Consegna: Riporta senza alcuna modifica il passo del testo sulla guerra in Iraq da "Cinque anni dopo" a "sull’orlo del baratro.".

Cinque anni dopo l’inizio dell’operazione anglosassone, la stampa internazionale dedica i suoi editoriali del 19 e 20 marzo a tracciare il bilancio della guerra in Iraq. Sfortunatamente, non si tratta affatto di un bilancio politico, solo di un prolungamento della campagna elettorale statunitense che tende a rispondere alla domanda del momento : bisogna o no ritirare i GI’s ? Vi è una contrapposizione tra due argomenti cinici. Da una parte i repubblicani ripetono con insistenza che con la progressione militare finiranno pure per schiacciare quella ribellione e per dominare quel paese. Dall’altra, i democratici sbandierano l’ultimo libro di Joseph Stiglitz, La guerra da 3 miliardi di dollari, per reclamare burro invece di cannoni. Nessuno di questi due campi offre la minima prospettiva, né per la regione che gli Stati Uniti hanno devastato, né per il loro Impero sull’orlo del baratro.



La verità è che un bilancio politico della guerra in Iraq dovrebbe iniziare dall’analisi dei moventi e dei mezzi messi in atto per arrivarci. Ora, né la stampa atlantista, né i candidati alla Casa Bianca possono avventurarsi su questo terreno, perché nessuno ha fatto intravedere l’inizio di un abbozzo di riconoscimento dei propri errori di analisi e di revisione della propria dottrina.

Dati forniti:
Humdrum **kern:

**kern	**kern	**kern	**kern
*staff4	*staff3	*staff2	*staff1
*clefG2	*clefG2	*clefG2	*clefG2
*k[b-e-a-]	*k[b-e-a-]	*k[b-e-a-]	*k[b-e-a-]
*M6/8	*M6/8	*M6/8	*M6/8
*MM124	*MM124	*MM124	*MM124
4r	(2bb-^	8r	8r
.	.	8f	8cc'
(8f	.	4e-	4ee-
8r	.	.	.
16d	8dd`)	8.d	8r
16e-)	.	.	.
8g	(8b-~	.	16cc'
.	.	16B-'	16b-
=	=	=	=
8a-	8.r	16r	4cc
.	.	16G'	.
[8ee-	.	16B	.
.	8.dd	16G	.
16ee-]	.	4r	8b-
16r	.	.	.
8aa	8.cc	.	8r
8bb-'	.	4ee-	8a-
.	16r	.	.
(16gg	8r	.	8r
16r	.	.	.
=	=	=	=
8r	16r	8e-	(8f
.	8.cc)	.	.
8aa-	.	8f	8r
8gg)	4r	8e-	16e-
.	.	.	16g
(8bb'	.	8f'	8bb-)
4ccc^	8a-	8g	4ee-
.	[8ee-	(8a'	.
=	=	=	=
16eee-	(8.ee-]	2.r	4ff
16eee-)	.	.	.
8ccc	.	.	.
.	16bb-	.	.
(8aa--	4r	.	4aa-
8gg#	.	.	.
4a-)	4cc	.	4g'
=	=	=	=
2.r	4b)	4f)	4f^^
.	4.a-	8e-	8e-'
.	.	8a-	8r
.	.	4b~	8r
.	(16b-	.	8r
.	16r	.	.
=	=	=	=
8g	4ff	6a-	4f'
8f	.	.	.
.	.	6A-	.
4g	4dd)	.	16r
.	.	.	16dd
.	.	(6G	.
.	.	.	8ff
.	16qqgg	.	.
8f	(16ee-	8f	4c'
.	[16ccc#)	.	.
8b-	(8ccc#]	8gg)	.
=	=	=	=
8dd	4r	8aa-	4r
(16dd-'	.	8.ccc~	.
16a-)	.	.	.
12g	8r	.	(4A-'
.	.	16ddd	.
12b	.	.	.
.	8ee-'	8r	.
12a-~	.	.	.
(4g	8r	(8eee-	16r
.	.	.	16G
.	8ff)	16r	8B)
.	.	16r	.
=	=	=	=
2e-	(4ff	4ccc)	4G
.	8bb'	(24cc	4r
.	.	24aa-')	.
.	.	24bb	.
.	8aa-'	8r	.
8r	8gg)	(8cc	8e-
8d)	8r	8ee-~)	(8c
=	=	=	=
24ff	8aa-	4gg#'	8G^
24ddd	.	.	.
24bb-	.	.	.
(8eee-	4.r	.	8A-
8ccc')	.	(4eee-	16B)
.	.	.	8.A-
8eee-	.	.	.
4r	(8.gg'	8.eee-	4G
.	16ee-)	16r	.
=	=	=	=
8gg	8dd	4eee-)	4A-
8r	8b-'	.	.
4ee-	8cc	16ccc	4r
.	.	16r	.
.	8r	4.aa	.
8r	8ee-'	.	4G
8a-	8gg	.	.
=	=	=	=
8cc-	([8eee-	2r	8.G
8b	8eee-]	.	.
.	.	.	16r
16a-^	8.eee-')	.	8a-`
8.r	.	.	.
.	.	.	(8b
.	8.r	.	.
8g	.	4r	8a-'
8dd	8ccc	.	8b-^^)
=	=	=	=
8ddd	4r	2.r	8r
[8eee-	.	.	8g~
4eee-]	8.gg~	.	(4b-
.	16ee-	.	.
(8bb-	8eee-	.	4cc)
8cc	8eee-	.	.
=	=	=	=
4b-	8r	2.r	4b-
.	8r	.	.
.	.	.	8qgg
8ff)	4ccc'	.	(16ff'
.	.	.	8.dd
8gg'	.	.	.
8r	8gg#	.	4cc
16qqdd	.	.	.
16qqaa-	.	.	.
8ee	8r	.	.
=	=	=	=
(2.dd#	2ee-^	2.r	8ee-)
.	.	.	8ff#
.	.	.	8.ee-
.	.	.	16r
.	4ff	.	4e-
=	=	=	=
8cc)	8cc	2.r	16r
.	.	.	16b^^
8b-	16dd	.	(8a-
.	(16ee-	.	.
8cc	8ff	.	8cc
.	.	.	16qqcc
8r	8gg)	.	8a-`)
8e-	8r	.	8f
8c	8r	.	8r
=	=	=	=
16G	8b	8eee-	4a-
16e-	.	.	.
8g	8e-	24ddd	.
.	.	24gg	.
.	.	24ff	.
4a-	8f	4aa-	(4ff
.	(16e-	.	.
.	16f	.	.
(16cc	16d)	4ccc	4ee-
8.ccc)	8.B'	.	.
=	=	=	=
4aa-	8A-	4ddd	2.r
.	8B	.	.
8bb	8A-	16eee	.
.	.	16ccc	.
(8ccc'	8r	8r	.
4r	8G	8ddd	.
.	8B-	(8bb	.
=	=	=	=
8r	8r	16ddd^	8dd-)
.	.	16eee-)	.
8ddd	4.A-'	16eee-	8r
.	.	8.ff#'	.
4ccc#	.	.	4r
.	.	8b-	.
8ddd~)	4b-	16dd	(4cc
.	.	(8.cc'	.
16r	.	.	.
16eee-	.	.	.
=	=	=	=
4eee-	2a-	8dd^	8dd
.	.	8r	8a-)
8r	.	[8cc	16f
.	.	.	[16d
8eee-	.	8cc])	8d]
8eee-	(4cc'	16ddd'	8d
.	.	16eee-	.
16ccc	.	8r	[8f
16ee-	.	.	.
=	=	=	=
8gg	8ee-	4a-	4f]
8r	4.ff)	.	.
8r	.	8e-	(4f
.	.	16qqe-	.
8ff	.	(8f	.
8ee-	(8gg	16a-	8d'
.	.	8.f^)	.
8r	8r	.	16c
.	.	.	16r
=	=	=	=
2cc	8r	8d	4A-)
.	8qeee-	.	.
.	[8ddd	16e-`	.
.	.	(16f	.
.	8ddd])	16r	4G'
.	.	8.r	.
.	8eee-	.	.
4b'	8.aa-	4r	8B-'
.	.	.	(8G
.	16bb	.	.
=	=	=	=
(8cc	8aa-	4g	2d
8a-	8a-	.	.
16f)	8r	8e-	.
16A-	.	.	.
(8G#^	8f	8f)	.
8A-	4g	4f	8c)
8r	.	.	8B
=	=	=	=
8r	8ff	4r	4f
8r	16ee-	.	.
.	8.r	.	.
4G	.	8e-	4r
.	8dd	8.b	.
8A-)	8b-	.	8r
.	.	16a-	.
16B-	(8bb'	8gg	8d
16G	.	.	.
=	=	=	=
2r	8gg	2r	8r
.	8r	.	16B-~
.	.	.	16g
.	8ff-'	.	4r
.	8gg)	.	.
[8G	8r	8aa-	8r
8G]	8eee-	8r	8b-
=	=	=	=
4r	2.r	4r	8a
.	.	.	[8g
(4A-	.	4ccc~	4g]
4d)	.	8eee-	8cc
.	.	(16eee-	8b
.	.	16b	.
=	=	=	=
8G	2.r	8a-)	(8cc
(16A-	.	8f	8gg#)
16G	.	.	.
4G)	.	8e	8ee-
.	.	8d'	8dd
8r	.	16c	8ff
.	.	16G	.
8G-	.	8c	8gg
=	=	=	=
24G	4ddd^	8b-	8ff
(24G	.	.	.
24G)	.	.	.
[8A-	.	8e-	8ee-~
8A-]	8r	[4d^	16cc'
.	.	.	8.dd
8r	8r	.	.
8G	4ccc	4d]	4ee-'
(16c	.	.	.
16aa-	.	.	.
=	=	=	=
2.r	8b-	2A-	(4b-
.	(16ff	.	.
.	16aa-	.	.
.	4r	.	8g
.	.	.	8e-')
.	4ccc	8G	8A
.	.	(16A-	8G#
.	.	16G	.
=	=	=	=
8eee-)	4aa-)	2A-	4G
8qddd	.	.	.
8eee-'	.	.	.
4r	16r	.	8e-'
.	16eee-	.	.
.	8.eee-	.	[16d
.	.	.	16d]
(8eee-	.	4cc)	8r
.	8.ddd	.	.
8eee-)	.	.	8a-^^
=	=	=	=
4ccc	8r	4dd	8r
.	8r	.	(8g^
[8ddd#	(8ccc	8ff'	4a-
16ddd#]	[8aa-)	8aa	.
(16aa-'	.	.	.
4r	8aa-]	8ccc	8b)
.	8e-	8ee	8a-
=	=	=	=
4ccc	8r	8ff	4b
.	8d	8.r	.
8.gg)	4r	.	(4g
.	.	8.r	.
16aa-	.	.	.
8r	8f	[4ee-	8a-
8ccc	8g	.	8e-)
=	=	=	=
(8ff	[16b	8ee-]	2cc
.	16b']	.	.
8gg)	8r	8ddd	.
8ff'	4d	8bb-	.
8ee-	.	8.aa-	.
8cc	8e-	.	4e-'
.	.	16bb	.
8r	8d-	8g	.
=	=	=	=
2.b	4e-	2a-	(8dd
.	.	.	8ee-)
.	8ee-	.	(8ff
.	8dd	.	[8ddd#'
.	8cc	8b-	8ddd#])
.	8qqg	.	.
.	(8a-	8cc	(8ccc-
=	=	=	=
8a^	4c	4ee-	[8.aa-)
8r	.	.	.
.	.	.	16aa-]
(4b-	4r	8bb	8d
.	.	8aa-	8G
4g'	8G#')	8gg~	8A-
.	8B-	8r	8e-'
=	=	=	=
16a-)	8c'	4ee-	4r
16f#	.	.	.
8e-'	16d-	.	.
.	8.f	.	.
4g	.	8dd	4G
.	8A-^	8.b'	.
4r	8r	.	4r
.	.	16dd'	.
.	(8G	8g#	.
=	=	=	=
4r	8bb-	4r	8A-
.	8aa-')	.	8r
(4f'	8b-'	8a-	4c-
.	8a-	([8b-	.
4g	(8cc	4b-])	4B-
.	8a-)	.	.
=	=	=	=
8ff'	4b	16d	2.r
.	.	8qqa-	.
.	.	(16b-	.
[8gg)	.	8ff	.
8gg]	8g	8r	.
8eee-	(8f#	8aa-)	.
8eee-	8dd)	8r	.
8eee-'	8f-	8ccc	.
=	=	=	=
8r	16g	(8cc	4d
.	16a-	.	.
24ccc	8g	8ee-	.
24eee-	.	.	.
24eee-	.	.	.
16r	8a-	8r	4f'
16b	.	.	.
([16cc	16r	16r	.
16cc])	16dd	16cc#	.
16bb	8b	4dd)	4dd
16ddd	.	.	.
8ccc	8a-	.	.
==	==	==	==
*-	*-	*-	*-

Soluzione:
Cinque anni dopo l’inizio dell’operazione anglosassone, la stampa internazionale dedica i suoi editoriali del 19 e 20 marzo a tracciare il bilancio della guerra in Iraq. Sfortunatamente, non si tratta affatto di un bilancio politico, solo di un prolungamento della campagna elettorale statunitense che tende a rispondere alla domanda del momento : bisogna o no ritirare i GI’s ? Vi è una contrapposizione tra due argomenti cinici. Da una parte i repubblicani ripetono con insistenza che con la progressione militare finiranno pure per schiacciare quella ribellione e per dominare quel paese. Dall’altra, i democratici sbandierano l’ultimo libro di Joseph Stiglitz, La guerra da 3 miliardi di dollari, per reclamare burro invece di cannoni. Nessuno di questi due campi offre la minima prospettiva, né per la regione che gli Stati Uniti hanno devastato, né per il loro Impero sull’orlo del baratro.